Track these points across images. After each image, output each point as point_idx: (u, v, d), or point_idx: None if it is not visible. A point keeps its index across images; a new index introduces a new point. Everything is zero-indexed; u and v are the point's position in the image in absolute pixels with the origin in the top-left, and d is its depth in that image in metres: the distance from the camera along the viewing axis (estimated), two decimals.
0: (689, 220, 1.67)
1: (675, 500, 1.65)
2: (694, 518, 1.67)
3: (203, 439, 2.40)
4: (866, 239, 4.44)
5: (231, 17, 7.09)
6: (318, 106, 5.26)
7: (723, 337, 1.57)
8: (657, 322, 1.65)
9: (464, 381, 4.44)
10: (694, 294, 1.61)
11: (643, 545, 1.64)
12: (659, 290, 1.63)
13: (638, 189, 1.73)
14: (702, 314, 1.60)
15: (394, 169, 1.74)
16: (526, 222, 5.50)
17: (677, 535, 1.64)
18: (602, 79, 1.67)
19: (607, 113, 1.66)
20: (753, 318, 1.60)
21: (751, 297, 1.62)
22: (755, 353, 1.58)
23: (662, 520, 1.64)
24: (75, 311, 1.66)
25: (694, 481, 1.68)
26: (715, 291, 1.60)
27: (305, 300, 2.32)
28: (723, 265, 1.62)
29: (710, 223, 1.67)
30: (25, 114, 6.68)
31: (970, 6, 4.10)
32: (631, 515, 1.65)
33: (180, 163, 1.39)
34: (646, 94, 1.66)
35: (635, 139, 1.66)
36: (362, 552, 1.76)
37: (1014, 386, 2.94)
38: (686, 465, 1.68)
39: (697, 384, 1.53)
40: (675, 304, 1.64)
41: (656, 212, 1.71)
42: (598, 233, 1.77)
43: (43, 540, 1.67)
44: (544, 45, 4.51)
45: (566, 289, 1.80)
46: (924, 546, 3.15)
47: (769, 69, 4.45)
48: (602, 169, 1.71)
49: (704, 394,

***

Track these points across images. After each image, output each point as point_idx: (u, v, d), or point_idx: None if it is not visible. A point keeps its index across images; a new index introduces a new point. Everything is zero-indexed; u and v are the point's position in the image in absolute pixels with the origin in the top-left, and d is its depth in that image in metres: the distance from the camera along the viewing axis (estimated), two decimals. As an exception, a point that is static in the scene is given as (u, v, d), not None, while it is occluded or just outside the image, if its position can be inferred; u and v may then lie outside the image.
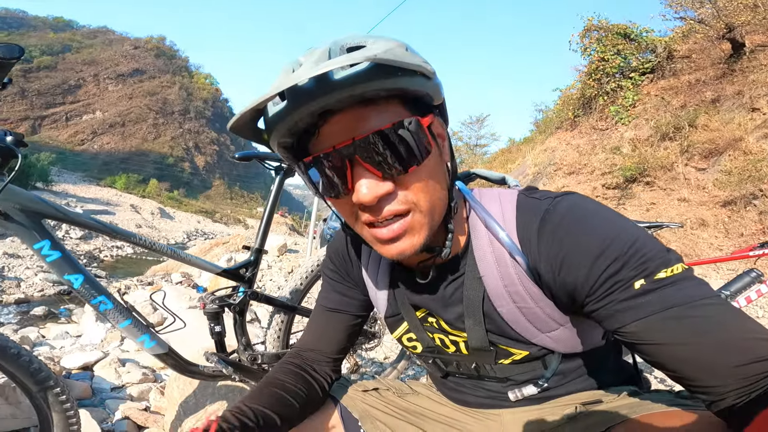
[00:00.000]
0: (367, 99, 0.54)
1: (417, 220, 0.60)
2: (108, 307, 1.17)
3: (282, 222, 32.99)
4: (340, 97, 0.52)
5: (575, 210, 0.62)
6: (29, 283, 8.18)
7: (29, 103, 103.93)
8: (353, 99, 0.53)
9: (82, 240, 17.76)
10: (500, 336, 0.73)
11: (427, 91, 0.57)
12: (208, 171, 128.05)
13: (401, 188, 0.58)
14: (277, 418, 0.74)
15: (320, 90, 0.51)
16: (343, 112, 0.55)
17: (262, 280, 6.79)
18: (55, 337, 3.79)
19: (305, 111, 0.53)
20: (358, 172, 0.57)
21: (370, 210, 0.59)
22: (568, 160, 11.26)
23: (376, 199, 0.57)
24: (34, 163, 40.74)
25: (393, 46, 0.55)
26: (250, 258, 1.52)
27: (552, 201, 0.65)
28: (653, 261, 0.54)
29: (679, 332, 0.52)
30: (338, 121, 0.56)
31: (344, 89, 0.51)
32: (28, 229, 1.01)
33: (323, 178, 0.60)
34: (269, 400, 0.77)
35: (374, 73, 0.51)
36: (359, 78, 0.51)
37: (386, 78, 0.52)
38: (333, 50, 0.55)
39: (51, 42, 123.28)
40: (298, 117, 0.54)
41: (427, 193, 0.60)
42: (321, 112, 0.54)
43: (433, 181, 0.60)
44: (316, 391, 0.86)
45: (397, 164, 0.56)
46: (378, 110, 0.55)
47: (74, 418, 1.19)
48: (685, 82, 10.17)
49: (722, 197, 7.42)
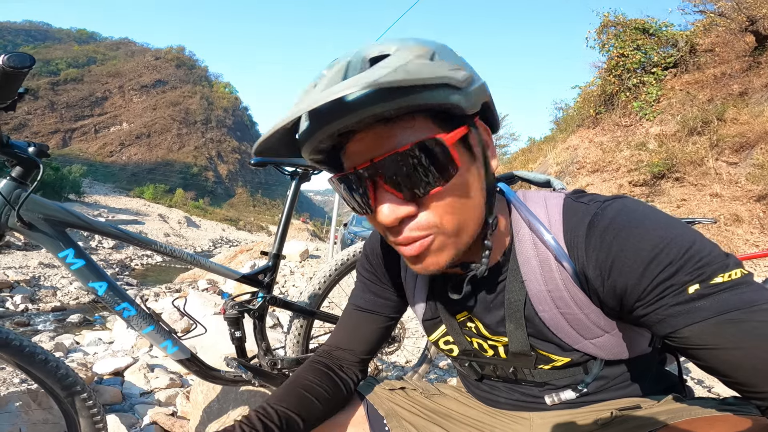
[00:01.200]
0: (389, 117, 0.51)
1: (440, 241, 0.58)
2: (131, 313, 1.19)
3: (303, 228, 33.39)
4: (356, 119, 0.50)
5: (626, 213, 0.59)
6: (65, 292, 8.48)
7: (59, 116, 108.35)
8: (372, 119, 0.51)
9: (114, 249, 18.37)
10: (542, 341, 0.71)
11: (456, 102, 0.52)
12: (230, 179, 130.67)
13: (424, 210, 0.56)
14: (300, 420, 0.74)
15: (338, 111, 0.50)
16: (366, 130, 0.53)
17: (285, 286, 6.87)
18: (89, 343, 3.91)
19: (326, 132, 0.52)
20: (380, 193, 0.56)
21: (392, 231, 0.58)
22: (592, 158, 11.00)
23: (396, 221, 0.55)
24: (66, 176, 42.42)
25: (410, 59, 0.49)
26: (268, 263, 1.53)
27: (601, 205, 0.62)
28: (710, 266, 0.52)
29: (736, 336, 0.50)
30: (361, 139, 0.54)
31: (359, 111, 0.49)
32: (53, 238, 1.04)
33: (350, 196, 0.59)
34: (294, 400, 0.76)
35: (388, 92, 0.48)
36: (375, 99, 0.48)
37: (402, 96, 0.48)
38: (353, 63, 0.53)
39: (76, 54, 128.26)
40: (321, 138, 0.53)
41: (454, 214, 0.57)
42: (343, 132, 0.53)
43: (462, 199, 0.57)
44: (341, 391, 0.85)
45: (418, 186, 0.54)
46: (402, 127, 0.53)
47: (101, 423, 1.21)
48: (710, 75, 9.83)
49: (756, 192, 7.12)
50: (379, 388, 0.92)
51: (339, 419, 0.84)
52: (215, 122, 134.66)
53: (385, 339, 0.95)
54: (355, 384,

***

Work to complete: Restate word for word the entries above, starting at the line with "7: (29, 103, 103.93)" and ending at the line with "49: (722, 197, 7.42)", inclusive, and no others.

Written solution:
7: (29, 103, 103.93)
8: (353, 99, 0.53)
9: (82, 240, 17.76)
10: (500, 336, 0.73)
11: (427, 91, 0.57)
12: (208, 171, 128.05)
13: (401, 188, 0.58)
14: (277, 418, 0.74)
15: (320, 90, 0.51)
16: (343, 112, 0.55)
17: (262, 280, 6.79)
18: (55, 337, 3.79)
19: (305, 111, 0.53)
20: (358, 172, 0.57)
21: (370, 210, 0.59)
22: (568, 160, 11.26)
23: (376, 199, 0.57)
24: (34, 163, 40.74)
25: (393, 46, 0.55)
26: (250, 258, 1.52)
27: (552, 201, 0.65)
28: (653, 261, 0.54)
29: (679, 332, 0.52)
30: (338, 121, 0.56)
31: (344, 89, 0.51)
32: (28, 229, 1.01)
33: (323, 178, 0.60)
34: (269, 400, 0.77)
35: (374, 73, 0.51)
36: (359, 78, 0.51)
37: (386, 78, 0.52)
38: (333, 50, 0.55)
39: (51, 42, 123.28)
40: (298, 117, 0.54)
41: (427, 193, 0.60)
42: (321, 112, 0.54)
43: (433, 181, 0.60)
44: (316, 391, 0.86)
45: (397, 164, 0.56)
46: (378, 110, 0.55)
47: (74, 418, 1.19)
48: (685, 82, 10.17)
49: (722, 197, 7.42)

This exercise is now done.